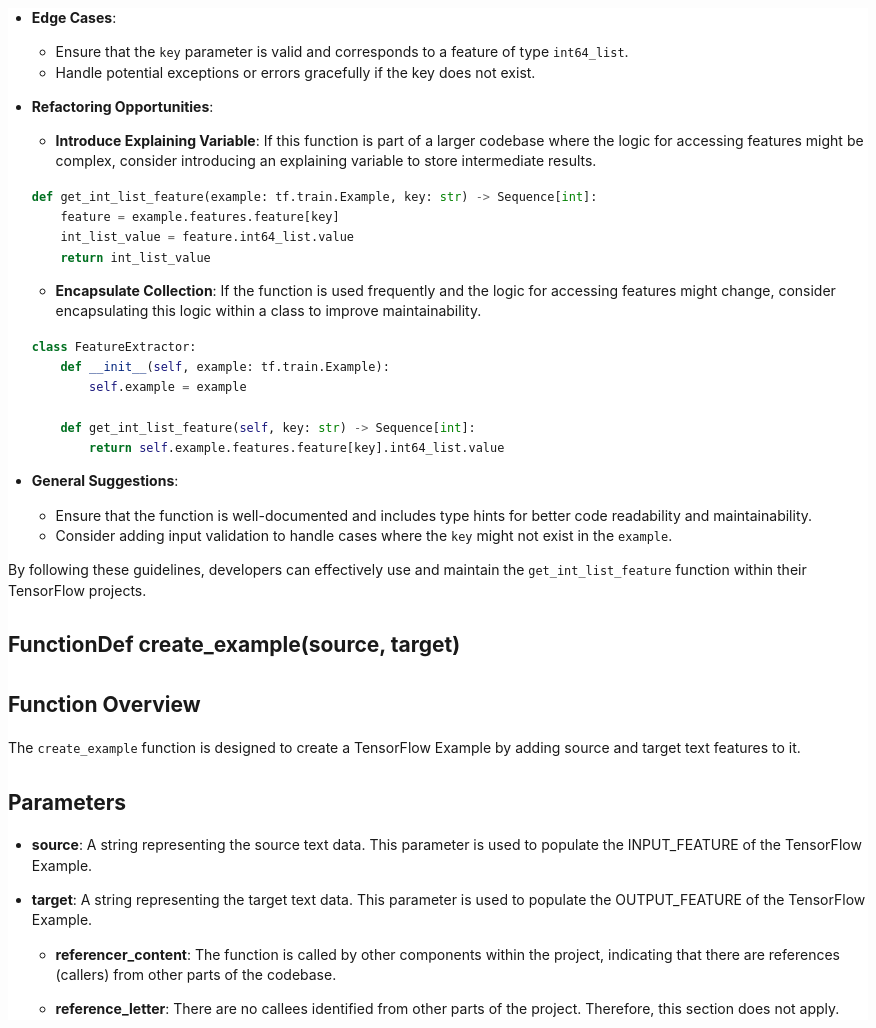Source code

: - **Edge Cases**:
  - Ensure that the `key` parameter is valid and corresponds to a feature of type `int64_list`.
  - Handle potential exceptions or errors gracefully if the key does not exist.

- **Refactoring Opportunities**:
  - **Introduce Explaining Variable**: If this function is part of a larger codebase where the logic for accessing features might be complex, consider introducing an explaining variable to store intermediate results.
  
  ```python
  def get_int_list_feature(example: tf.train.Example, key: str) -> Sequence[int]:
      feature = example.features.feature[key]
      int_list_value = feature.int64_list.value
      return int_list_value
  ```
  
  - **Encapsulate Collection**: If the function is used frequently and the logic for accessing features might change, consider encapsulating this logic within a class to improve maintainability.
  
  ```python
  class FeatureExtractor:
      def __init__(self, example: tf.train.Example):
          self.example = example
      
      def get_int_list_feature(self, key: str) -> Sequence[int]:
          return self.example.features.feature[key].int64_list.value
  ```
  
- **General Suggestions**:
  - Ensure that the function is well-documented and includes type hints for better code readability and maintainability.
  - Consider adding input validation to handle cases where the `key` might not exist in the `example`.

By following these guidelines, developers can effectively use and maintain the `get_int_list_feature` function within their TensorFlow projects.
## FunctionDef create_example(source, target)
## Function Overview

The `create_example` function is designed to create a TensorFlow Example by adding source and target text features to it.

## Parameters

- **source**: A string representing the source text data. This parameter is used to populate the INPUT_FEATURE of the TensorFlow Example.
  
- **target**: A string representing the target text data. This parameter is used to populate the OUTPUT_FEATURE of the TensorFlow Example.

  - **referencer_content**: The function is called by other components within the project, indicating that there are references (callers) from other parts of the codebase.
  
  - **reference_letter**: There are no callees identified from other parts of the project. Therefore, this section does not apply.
= = = = =
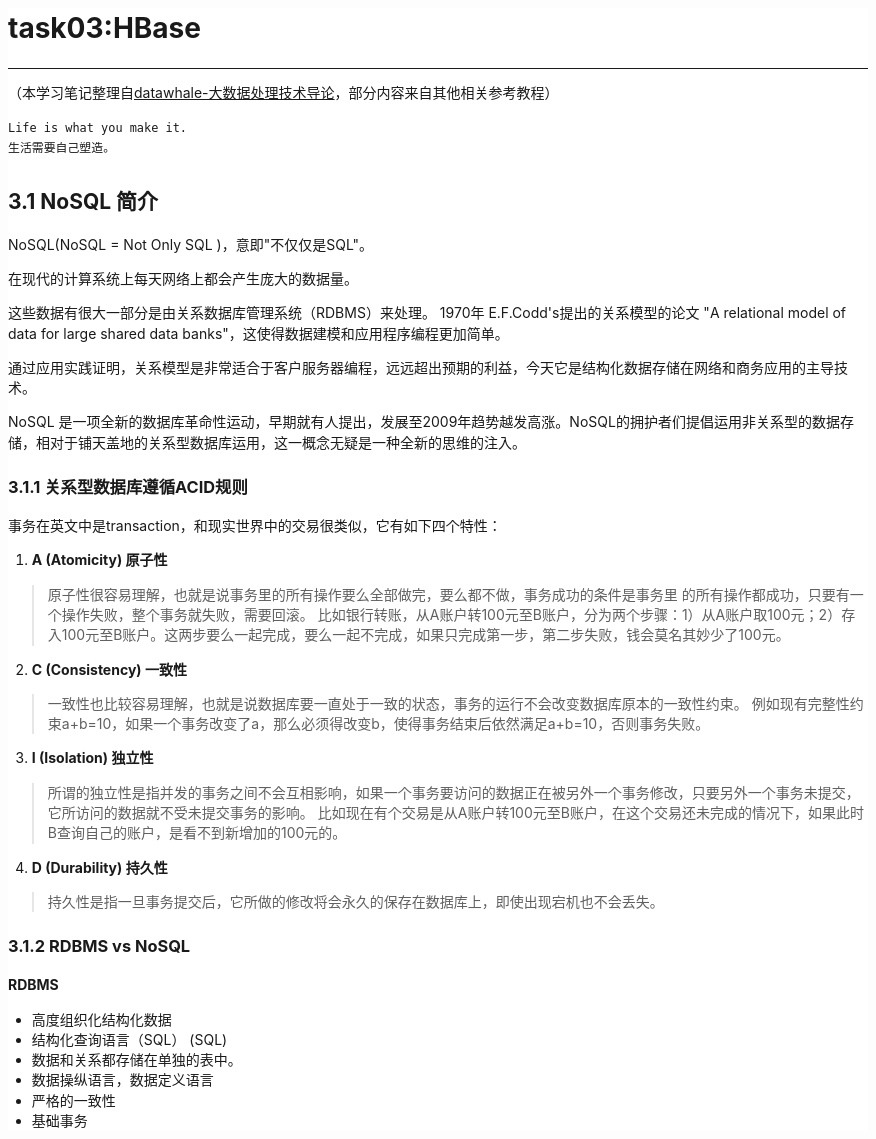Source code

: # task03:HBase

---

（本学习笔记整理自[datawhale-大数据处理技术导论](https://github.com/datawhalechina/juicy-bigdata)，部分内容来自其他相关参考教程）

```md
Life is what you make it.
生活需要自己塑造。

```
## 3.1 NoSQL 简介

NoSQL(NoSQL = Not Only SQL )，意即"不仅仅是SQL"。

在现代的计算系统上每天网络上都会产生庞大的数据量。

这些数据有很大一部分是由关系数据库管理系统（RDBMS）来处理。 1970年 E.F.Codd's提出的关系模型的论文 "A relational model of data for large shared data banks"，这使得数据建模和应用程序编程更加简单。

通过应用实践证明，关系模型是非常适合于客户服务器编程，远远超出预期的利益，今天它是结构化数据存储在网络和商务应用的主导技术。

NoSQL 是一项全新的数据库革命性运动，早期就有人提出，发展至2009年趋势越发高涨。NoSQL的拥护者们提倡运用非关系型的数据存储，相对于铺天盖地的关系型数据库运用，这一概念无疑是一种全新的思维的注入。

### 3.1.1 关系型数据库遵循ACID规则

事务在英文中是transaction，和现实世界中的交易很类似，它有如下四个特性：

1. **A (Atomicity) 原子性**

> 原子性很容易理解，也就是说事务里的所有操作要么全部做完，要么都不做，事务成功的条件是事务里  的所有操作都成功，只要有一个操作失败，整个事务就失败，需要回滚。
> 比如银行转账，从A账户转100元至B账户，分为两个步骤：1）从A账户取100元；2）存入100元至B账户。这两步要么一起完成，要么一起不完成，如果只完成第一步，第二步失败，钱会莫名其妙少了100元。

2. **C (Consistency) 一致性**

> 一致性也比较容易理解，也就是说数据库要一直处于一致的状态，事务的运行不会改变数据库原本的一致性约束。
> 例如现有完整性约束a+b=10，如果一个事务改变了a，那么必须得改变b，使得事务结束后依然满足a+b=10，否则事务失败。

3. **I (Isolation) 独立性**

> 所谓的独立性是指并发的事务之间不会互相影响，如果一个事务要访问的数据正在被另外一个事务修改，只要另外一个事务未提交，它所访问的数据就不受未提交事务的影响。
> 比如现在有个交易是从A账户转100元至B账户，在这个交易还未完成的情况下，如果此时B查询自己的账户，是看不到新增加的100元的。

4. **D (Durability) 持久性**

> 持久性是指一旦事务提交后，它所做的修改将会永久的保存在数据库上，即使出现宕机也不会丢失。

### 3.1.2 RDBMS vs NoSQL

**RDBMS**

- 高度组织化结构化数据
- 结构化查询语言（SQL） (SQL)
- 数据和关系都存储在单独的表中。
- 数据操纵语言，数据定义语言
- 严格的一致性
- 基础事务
= = = = =
» **WHAT IS NEEDED**
Within the records above, count the lines that hold the word "maintainability" and give only that number.

» **FINISHED EXERCISE**
2